Ze reizen door het enorme land, ze praten met iedereen, ze ontmoeten de kok die de beste bastilla kan maken, ze zijn Nederlands-Marokkaanse kosmopolieten, ze lopen door Tafraoute, de amandelstad, ze vertellen dat de amandel ooit via de zijderoute uit China naar Afrika en Europa is gekomen. Ik realiseer me dat het woord ‘zijderoute’ al mijn hele leven de fantasie prikkelt. Het mooiste vind ik het eenzame gebouw dat gebruikt wordt als opslagplaats voor kostbare dingen. Je kunt er amandelen, goud, boeken, zijden gewaden en nog duizend andere kostbaarheden bewaren. Het gebouw lijkt een onderdeel van de aarde, het is 950 jaar oud en het heeft 314 kamers. Er zijn vier katten die de muizen vangen, er zijn twee bewakers, ze zijn trots op de katten.

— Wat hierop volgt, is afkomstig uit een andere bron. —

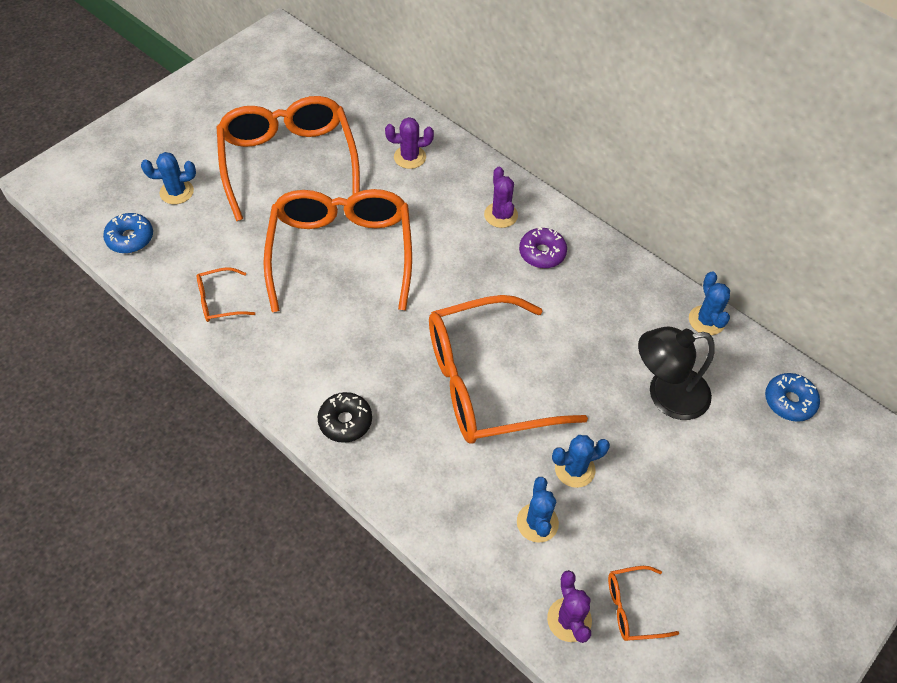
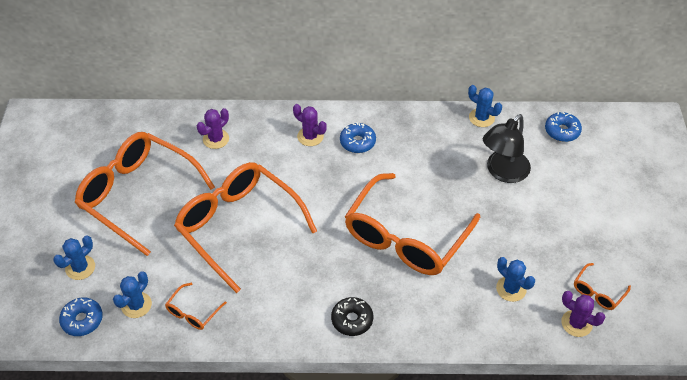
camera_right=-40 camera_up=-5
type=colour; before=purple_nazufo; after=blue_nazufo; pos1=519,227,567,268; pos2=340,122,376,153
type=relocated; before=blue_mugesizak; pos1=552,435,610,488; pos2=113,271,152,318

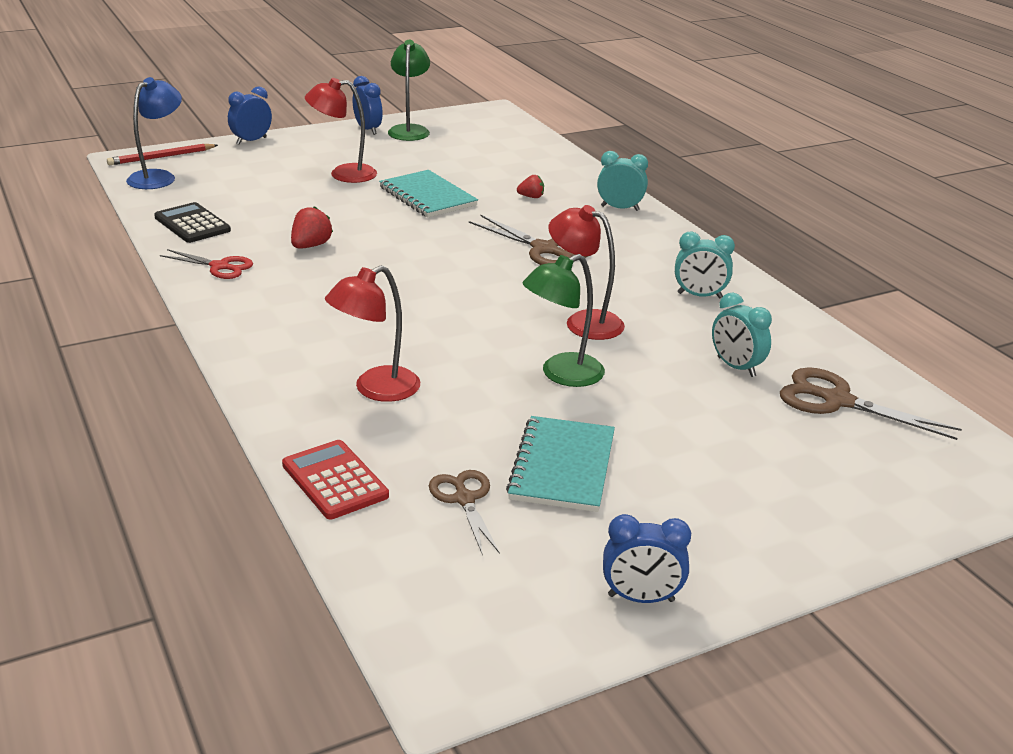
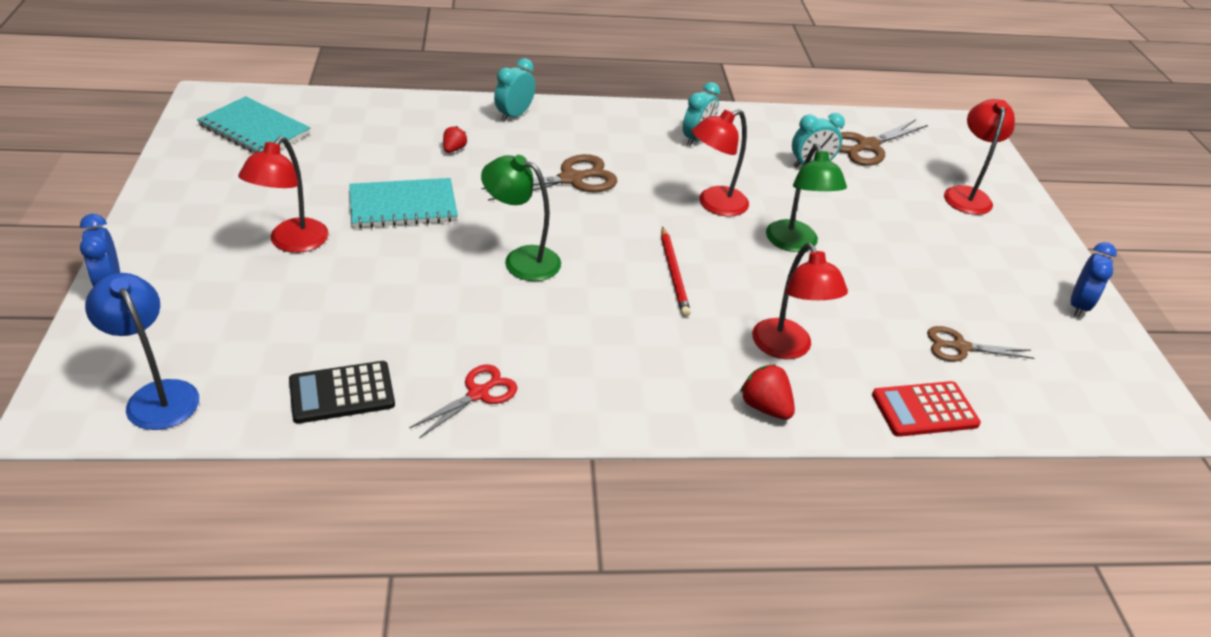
camera_right=-70 camera_up=10
type=relocated; before=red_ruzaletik; pos1=107,144,218,165; pos2=661,226,691,317
type=relocated; before=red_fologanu; pos1=291,206,333,249; pos2=740,364,795,420
type=missing; before=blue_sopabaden; pos1=353,76,383,135
type=relocated; before=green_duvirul; pos1=388,40,430,141; pos2=481,155,561,281
type=relocated; before=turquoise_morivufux; pos1=506,416,615,512; pos2=197,96,310,153
type=appeared; after=red_duvirul; pos2=944,99,1015,215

Terwijl de familie Benali en het onbegrijpelijke, sprookjesachtige Marokko nog door mijn hoofd spoken, lees ik in de krant een verhaal over Rahma el Mouden, in 1959 in Tanger geboren. Ze vertelt: ‘Mijn hele jonge leven hoorde ik dat mijn broer wel iets mocht, de prins was, laat mocht thuiskomen, het lekkerste stukje kreeg – “want hij was een man.” Een man, een man, een man; ik werd er doodziek van. Ik wilde vrijheid. Toen ik een jaar of acht was, schreef ik in een klein boekje, waarin ik alles optekende wat ik niet wilde: ik blijf niet in dit land; ik trouw niet met een man die in Marokko werkt; ik neem geen zes kinderen maar twee. Al heel snel had ik maar één doel: vluchten naar een land waar ik die vrijheid kon bereiken.’
Het is haar gelukt, ze is een bekende zakenvrouw geworden, ze heeft een schoonmaakbedrijf waar 500 mensen werken. Ze wordt geprezen om haar ondernemerschap en personeelsbeleid.
Ik denk aan Abdelkader en Rahma, maar zeker ook aan die vier katten – het is niet makkelijk om alle gedachten hun precieze plaats te geven.